→ Object change descriptions:
────────────────────────────────────────

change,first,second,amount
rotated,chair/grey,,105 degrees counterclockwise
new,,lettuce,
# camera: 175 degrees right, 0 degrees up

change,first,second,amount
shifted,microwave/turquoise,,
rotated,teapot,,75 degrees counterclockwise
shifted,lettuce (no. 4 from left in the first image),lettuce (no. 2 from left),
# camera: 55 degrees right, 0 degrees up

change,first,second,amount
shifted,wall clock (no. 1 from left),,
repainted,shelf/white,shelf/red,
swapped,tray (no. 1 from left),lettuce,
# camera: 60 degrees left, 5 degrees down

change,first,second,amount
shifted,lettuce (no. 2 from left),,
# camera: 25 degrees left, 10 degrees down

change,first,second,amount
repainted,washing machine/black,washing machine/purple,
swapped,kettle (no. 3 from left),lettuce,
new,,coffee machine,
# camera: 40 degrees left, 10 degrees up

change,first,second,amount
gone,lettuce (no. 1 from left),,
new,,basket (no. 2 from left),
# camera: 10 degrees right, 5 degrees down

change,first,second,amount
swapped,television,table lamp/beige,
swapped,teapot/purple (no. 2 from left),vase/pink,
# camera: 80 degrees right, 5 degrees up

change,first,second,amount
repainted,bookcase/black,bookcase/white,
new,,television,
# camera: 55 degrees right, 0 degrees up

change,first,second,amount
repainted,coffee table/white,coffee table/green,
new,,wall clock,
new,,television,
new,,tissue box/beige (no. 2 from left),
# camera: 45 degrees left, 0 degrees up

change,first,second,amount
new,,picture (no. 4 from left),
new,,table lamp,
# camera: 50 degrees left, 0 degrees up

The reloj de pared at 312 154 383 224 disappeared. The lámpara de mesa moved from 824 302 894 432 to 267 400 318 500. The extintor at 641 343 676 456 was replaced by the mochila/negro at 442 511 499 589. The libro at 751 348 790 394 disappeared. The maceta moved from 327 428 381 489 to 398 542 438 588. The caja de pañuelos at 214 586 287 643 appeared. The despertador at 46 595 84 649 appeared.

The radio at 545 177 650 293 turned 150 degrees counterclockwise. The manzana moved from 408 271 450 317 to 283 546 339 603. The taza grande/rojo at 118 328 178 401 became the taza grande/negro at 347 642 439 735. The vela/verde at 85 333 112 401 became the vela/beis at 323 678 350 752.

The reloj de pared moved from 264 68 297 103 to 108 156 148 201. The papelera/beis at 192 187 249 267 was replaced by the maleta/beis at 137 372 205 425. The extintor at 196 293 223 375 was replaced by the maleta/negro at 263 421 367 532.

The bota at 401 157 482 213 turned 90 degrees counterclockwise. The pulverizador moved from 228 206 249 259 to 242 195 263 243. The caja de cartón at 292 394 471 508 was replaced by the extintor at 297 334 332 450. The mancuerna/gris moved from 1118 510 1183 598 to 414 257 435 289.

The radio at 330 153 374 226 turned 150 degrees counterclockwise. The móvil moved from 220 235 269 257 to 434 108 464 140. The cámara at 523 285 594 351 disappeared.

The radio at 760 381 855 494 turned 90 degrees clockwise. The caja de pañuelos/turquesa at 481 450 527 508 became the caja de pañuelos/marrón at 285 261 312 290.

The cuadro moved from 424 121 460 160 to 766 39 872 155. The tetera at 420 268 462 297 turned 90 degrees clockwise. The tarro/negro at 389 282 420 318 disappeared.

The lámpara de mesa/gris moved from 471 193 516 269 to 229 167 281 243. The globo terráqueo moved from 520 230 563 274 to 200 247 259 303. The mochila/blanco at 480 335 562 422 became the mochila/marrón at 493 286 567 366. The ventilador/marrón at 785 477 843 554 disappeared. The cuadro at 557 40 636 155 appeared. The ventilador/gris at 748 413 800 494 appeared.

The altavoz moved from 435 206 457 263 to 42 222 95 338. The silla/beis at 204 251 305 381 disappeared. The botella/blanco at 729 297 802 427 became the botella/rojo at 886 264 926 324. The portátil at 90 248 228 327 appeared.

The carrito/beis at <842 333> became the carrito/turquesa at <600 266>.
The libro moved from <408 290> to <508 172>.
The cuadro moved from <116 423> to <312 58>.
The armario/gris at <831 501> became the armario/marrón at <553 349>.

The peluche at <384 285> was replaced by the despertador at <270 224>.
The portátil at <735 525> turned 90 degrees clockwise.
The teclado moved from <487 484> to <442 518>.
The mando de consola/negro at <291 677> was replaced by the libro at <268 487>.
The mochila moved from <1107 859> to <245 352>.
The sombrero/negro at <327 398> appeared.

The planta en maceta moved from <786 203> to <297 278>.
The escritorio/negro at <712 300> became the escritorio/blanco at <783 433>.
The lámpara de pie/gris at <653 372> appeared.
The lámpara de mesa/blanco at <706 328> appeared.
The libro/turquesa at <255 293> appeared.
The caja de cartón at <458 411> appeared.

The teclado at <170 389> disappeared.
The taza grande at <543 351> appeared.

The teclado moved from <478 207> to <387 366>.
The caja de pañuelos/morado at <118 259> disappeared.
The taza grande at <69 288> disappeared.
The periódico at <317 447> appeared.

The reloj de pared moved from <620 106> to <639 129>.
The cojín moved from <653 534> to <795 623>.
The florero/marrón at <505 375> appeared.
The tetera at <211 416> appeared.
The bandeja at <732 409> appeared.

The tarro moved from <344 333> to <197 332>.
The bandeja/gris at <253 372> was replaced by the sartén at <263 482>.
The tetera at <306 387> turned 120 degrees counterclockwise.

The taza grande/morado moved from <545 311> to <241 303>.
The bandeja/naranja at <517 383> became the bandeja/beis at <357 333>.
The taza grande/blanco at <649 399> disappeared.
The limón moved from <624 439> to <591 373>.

────────────────────────────────────────

→ What to work on: All the records above need to be transcribed exactly and in full.

→ Task solution:
change,first,second,amount
rotated,chair/grey,,105 degrees counterclockwise
new,,lettuce,
# camera: 175 degrees right, 0 degrees up

change,first,second,amount
shifted,microwave/turquoise,,
rotated,teapot,,75 degrees counterclockwise
shifted,lettuce (no. 4 from left in the first image),lettuce (no. 2 from left),
# camera: 55 degrees right, 0 degrees up

change,first,second,amount
shifted,wall clock (no. 1 from left),,
repainted,shelf/white,shelf/red,
swapped,tray (no. 1 from left),lettuce,
# camera: 60 degrees left, 5 degrees down

change,first,second,amount
shifted,lettuce (no. 2 from left),,
# camera: 25 degrees left, 10 degrees down

change,first,second,amount
repainted,washing machine/black,washing machine/purple,
swapped,kettle (no. 3 from left),lettuce,
new,,coffee machine,
# camera: 40 degrees left, 10 degrees up

change,first,second,amount
gone,lettuce (no. 1 from left),,
new,,basket (no. 2 from left),
# camera: 10 degrees right, 5 degrees down

change,first,second,amount
swapped,television,table lamp/beige,
swapped,teapot/purple (no. 2 from left),vase/pink,
# camera: 80 degrees right, 5 degrees up

change,first,second,amount
repainted,bookcase/black,bookcase/white,
new,,television,
# camera: 55 degrees right, 0 degrees up

change,first,second,amount
repainted,coffee table/white,coffee table/green,
new,,wall clock,
new,,television,
new,,tissue box/beige (no. 2 from left),
# camera: 45 degrees left, 0 degrees up

change,first,second,amount
new,,picture (no. 4 from left),
new,,table lamp,
# camera: 50 degrees left, 0 degrees up

The reloj de pared at 312 154 383 224 disappeared. The lámpara de mesa moved from 824 302 894 432 to 267 400 318 500. The extintor at 641 343 676 456 was replaced by the mochila/negro at 442 511 499 589. The libro at 751 348 790 394 disappeared. The maceta moved from 327 428 381 489 to 398 542 438 588. The caja de pañuelos at 214 586 287 643 appeared. The despertador at 46 595 84 649 appeared.

The radio at 545 177 650 293 turned 150 degrees counterclockwise. The manzana moved from 408 271 450 317 to 283 546 339 603. The taza grande/rojo at 118 328 178 401 became the taza grande/negro at 347 642 439 735. The vela/verde at 85 333 112 401 became the vela/beis at 323 678 350 752.

The reloj de pared moved from 264 68 297 103 to 108 156 148 201. The papelera/beis at 192 187 249 267 was replaced by the maleta/beis at 137 372 205 425. The extintor at 196 293 223 375 was replaced by the maleta/negro at 263 421 367 532.

The bota at 401 157 482 213 turned 90 degrees counterclockwise. The pulverizador moved from 228 206 249 259 to 242 195 263 243. The caja de cartón at 292 394 471 508 was replaced by the extintor at 297 334 332 450. The mancuerna/gris moved from 1118 510 1183 598 to 414 257 435 289.

The radio at 330 153 374 226 turned 150 degrees counterclockwise. The móvil moved from 220 235 269 257 to 434 108 464 140. The cámara at 523 285 594 351 disappeared.

The radio at 760 381 855 494 turned 90 degrees clockwise. The caja de pañuelos/turquesa at 481 450 527 508 became the caja de pañuelos/marrón at 285 261 312 290.

The cuadro moved from 424 121 460 160 to 766 39 872 155. The tetera at 420 268 462 297 turned 90 degrees clockwise. The tarro/negro at 389 282 420 318 disappeared.

The lámpara de mesa/gris moved from 471 193 516 269 to 229 167 281 243. The globo terráqueo moved from 520 230 563 274 to 200 247 259 303. The mochila/blanco at 480 335 562 422 became the mochila/marrón at 493 286 567 366. The ventilador/marrón at 785 477 843 554 disappeared. The cuadro at 557 40 636 155 appeared. The ventilador/gris at 748 413 800 494 appeared.

The altavoz moved from 435 206 457 263 to 42 222 95 338. The silla/beis at 204 251 305 381 disappeared. The botella/blanco at 729 297 802 427 became the botella/rojo at 886 264 926 324. The portátil at 90 248 228 327 appeared.

The carrito/beis at <842 333> became the carrito/turquesa at <600 266>.
The libro moved from <408 290> to <508 172>.
The cuadro moved from <116 423> to <312 58>.
The armario/gris at <831 501> became the armario/marrón at <553 349>.

The peluche at <384 285> was replaced by the despertador at <270 224>.
The portátil at <735 525> turned 90 degrees clockwise.
The teclado moved from <487 484> to <442 518>.
The mando de consola/negro at <291 677> was replaced by the libro at <268 487>.
The mochila moved from <1107 859> to <245 352>.
The sombrero/negro at <327 398> appeared.

The planta en maceta moved from <786 203> to <297 278>.
The escritorio/negro at <712 300> became the escritorio/blanco at <783 433>.
The lámpara de pie/gris at <653 372> appeared.
The lámpara de mesa/blanco at <706 328> appeared.
The libro/turquesa at <255 293> appeared.
The caja de cartón at <458 411> appeared.

The teclado at <170 389> disappeared.
The taza grande at <543 351> appeared.

The teclado moved from <478 207> to <387 366>.
The caja de pañuelos/morado at <118 259> disappeared.
The taza grande at <69 288> disappeared.
The periódico at <317 447> appeared.

The reloj de pared moved from <620 106> to <639 129>.
The cojín moved from <653 534> to <795 623>.
The florero/marrón at <505 375> appeared.
The tetera at <211 416> appeared.
The bandeja at <732 409> appeared.

The tarro moved from <344 333> to <197 332>.
The bandeja/gris at <253 372> was replaced by the sartén at <263 482>.
The tetera at <306 387> turned 120 degrees counterclockwise.

The taza grande/morado moved from <545 311> to <241 303>.
The bandeja/naranja at <517 383> became the bandeja/beis at <357 333>.
The taza grande/blanco at <649 399> disappeared.
The limón moved from <624 439> to <591 373>.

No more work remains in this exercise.